Ainsworth’s $1.30 Bid Offers 30% Premium Over Novomatic’s Previous Offer
Kjerulf David Hastings Ainsworth has initiated a second unconditional off-market takeover bid for 5.5% of Ainsworth Game Technology shares at a significant premium, aiming to increase his stake and influence in the company.
- Second proportional takeover bid for 5.5% of AGI shares at $1.30 each
- Offer price represents a 23.8% premium to recent trading prices and 30% above Novomatic's prior bid
- Ainsworth currently holds 8.17% and aims to raise stake to 13.25%
- Unconditional all-cash offer with no brokerage or stamp duty for shareholders
- Bidder advocates for minority shareholder interests and potential board changes
Context and Offer Details
Kjerulf David Hastings Ainsworth has launched a second off-market proportional takeover bid for 5.5% of the fully paid ordinary shares in Ainsworth Game Technology Limited (ASX:AGI). The offer price is set at $1.30 per share, representing a substantial premium of 23.8% over AGI’s closing prices immediately prior to the announcement and a 30% premium over the previous $1.00 per share offer made by Novomatic in 2025.
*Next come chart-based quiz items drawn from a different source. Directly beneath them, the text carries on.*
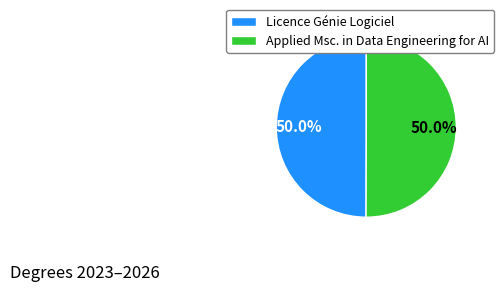

Is the sum of Applied Msc. in Data Engineering for AI and Licence Génie Logiciel greater than half?

Yes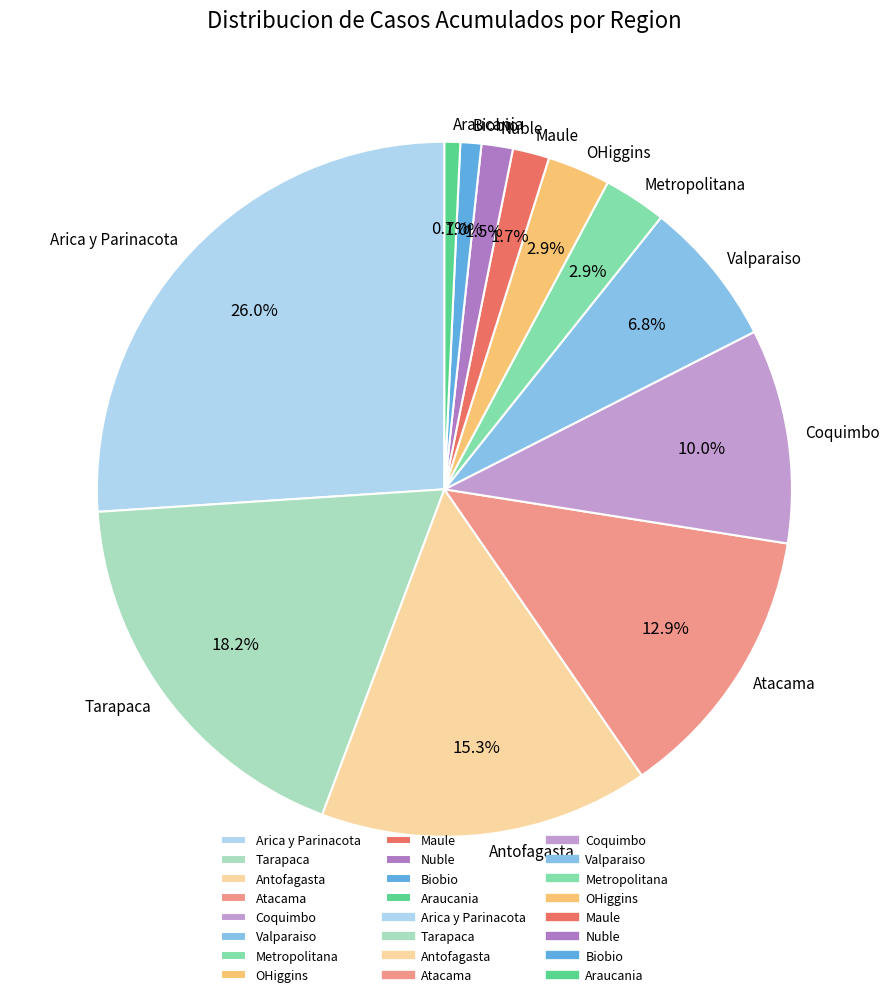

Which slice is the largest?

Arica y Parinacota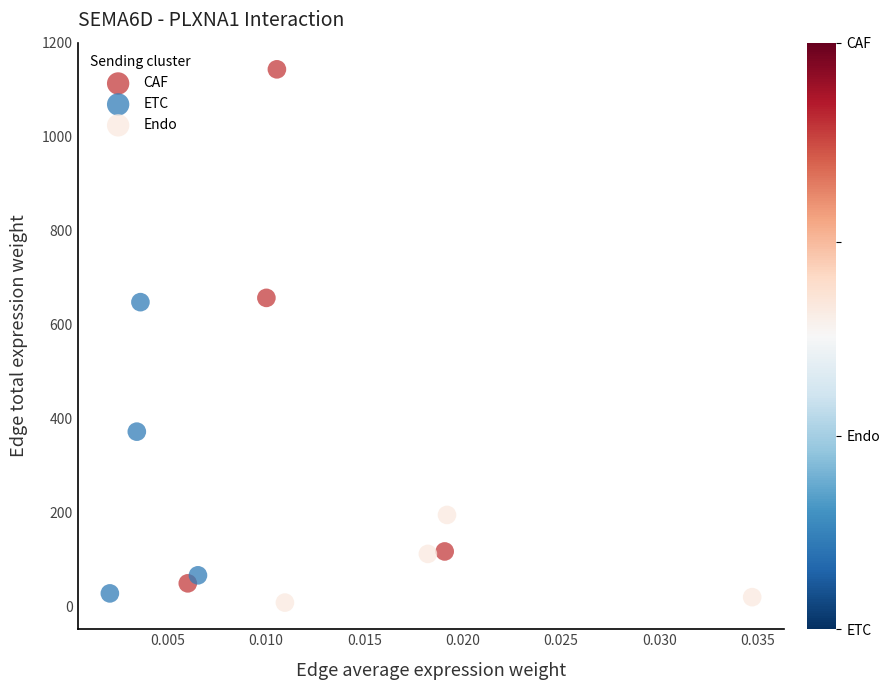

Which series reaches the maximum Y coordinate?

CAF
This unconditional all-cash offer provides shareholders with an opportunity to realise cash value at a premium without incurring brokerage fees or stamp duty, enhancing liquidity for those wishing to partially exit their investment. The bid closes on 27 April 2026, with detailed instructions provided for shareholders on how to accept the offer either online or via postal forms.
Ainsworth’s Position and Intentions
Mr Ainsworth currently holds approximately 8.17% of AGI shares and aims to increase his stake to a maximum of 13.25% through this offer. He has expressed a firm belief that AGI is significantly undervalued, citing the company’s asset backing and growth potential in the global gaming industry. His bid follows a previous proportional offer that closed in January 2026, demonstrating ongoing commitment to the company.
Beyond the acquisition of shares, Ainsworth intends to use his increased influence to advocate for minority shareholder interests. This includes opposing any moves to delist AGI from the ASX, pushing for the recommencement of dividend payments, and supporting board and management changes. Specifically, he supports the resignation of the current chairman and company secretary, with a view to appointing Lawrence Levy as chairman and subsequently endorsing a new CEO aligned with this vision.
Market and Regulatory Considerations
Novomatic remains the dominant shareholder with 67.4% ownership and has stated its $1.00 per share offer was final, making a competing bid unlikely in the near term. Ainsworth has also conducted due diligence on regulatory requirements related to gambling licenses, noting that surpassing a 10% shareholding threshold may trigger notifications and filings with gambling regulators. He is confident in his ability to meet these regulatory obligations.
From a financial perspective, Ainsworth has secured sufficient funds to complete the offer, including term deposits exceeding the maximum cash consideration required. The offer is unconditional, and shareholders accepting will receive payment within a month of acceptance or within 21 days after the offer period closes.
Tax and Shareholder Impact
The bidder’s statement includes a comprehensive overview of the Australian tax implications for shareholders accepting the offer, including capital gains tax considerations. Shareholders are advised to seek independent tax advice tailored to their circumstances. The offer also allows shareholders to retain the majority of their holdings, as only 5.5% of shares can be tendered, except where this would leave a holding below a marketable parcel, in which case all shares may be acquired.
This bid represents a strategic move by Ainsworth to consolidate his position in AGI while providing shareholders with a premium exit option. It also signals potential shifts in corporate governance and shareholder activism within the company.
Bottom Line?
As the offer period unfolds, investor response and AGI’s strategic reaction will be key to shaping the company’s next chapter.
Questions in the middle?
- Will minority shareholders accept the premium offer or hold out for a better deal?
- How will AGI’s board respond to Ainsworth’s push for leadership changes?
- Could regulatory hurdles related to gambling licenses affect the bid’s completion?